- Power type: Hybrid diesel–electric
- Builder: Kinki Sharyo
- Build date: 2026–present
- Gauge: 1,067 mm (3 ft 6 in)
- Loco weight: 55 t (54 long tons; 61 short tons)
- Loco brake: Regenerative braking
- Maximum speed: 75 km/h (47 mph)
- Operators: JR West; Sagano Scenic Railway;
- Number in class: 4 (JR West); 1 (Sagano Scenic Railway);
- Numbers: DEC743-1, DEC743-2, DEC743-7, DEC743-8 (JR West); DEC743-1001 (Sagano Scenic Railway);
- Delivered: June 2026
- First run: 2027 (scheduled)

= DEC743 =

Japanese hybrid locomotive type

The DEC743 (DEC743形) is a hybrid diesel–electric locomotive type to be operated by West Japan Railway Company (JR West) and Sagano Scenic Railway in Japan from the first half of 2027. Nine locomotives are to be built.

==Design==
The DEC743 locomotives adopt a hybrid system which integrates components from electric and diesel railcar systems. Energy generated from the diesel engine and stored in the onboard batteries is used to drive the motors. When deceleration takes place, the batteries are recharged through regenerative braking. The front ends are built with impact-absorbing structures.

The standard JR West livery consists of vermilion and grey with a white stripe between the two colours.

The design concept of the new rolling stock for the Sagano Romantic Train was overseen by GK Design Soken Hiroshima. DEC743-7, DEC743-8 and DEC743-1001 are finished in the Sagano Scenic Railway livery which includes a black and red base. Of these, DEC743-1001 features logo and symbol marks based on the autumn leaves, cherry blossoms, clear stream, civil engineering heritage tunnel and bamboo groves.

==Operations==
The JR West DEC743 locomotives are planned to replace several ageing locomotives such as the Class DE10 on ballast spreading services as well as empty train towing and shunting services.

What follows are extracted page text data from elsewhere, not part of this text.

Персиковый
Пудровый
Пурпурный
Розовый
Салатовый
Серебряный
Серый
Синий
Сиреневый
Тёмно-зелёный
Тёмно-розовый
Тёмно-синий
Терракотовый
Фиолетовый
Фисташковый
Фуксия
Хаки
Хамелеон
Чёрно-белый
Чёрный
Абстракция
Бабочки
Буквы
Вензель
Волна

Ballast train operations with DEC743 locomotives will consist of two locomotives and four ballast spreading hopper cars in the middle of each train formation.

The sole Sagano Scenic Railway locomotive, DEC743-1001, will be used to tow the new four-car Sagano Romantic Train set.

==History==
On 21 March 2025, Sagano Scenic Railway announced its plans to introduce new rolling stock in 2027 to replace its ageing Class DE10 locomotive that was acquired from JR West and passenger cars that were converted from Toki 25000 freight cars.

Details of the new hybrid locomotive type and twelve new ballast spreading hopper cars on order were first announced by JR West on 22 October 2025.

The designation of the new hybrid locomotive type was revealed on 16 June 2026. The first four locomotives (DEC743-1, DEC743-7, DEC743-8 and DEC743-1001) were officially unveiled on that same day.

==Fleet list==

Number: Manufacturer; Date delivered; Depot allocation
DEC743-1: Kinki Sharyo; 25 June 2026; Shimonoseki
DEC743-2: 9 July 2026
DEC743-7: 18 June 2026; Miyahara
DEC743-8
DEC743-1001

==Classification==
While technically a hybrid locomotive type, the DEC743 is classified by JR West according to its diesel electric car numbering scheme.